Consider moving matpltolib intro plotting to the beginning of day 2 and talk
more about seaborn and matplotlib styling options. It make sense to have
a short intro to matplotlib based on their questions some of Maddy’s comments.
It’s also fun to see how easy it is to change colors and styles for the plots and make plots your own by choosing a style.
Start with single quantitittave distribution plots (histograms), then scatter, than categorical vs quantitative? Might flow better if general matplotlib is moved to this day.
Hopefully revise for seaborn 0.9... will facilitate some explanations and could reduce the need for the facetgrid section (or at least shorten it).
Great to have a short review in the beginning of the second day, include this in the material.

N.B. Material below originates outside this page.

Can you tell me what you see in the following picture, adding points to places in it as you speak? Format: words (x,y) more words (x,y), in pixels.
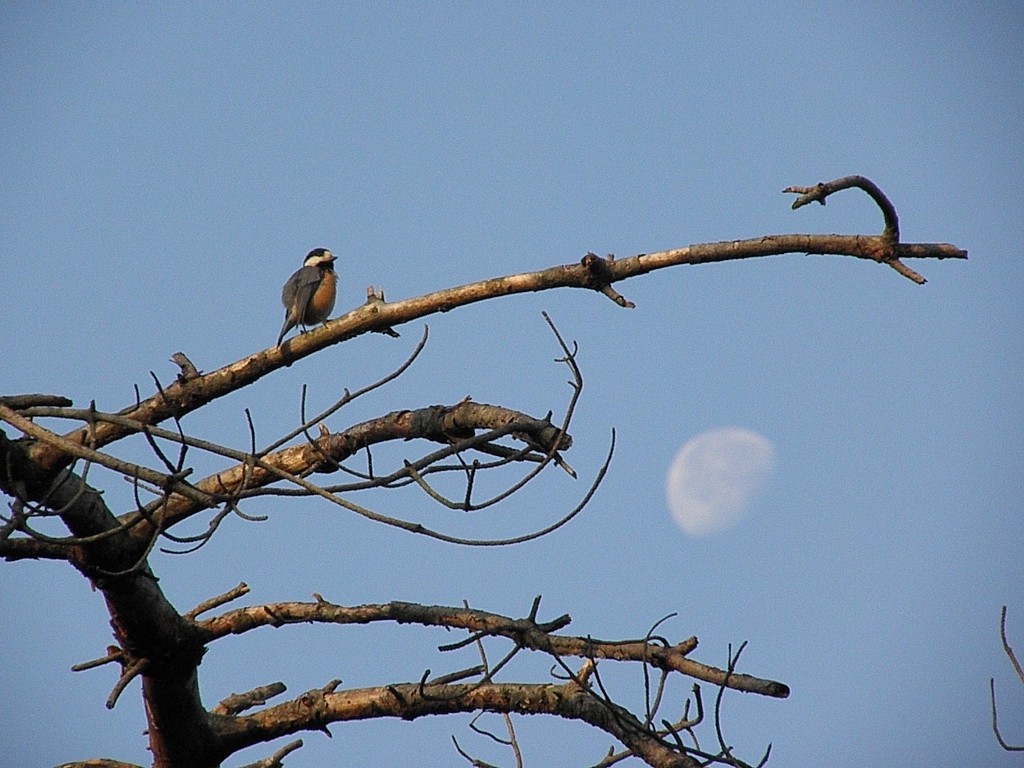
In this picture I can see a bird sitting on the branch (322,333) of a tree (286,350) in the middle (414,314). At the top (536,182) there is the sky (587,176).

Include general pointers on where to look next. Which are the things they
could look into understanding when they are done with this? Could include
links to documentation or tutorials elsewhere. We could also include short
sections on some of these if we want to.
Time series (pandas)
Interactive plotting (altair, plotly)
Basic statistics (statsmodel + our lesson soon?)
Basic machine learning (scikitlearn + our lesson)
Basic image analysis (scikitimage + our lesson)
Data cleaning
This is important in general and probably for having it uploaded to data carpentry. We need something that replaces the open refine part, I will look intro their lessons and what they teach there. A bit of an oversight on my end to not include more of this already.
Include with NA session
use .unique (and maybe histograms) to find problems
Splitting columns based on separator
can also add columns first to show that syntax
Replace character with str.replace
I don’t think we will have time to cover regex or fuzzy matching, but
it can be mentioned that it exists and where to read more.
str.upper/lower, str.contains, str.strip
na values when reading in?
dropping and changing data types of columns
Misc
Make sure that we have a narrative throughout as if we are doing EDA, not just
showing the next thing.
More links to documentation and SO questions throughout.
Show them how to find help on SO in addition to looking up in the documentation.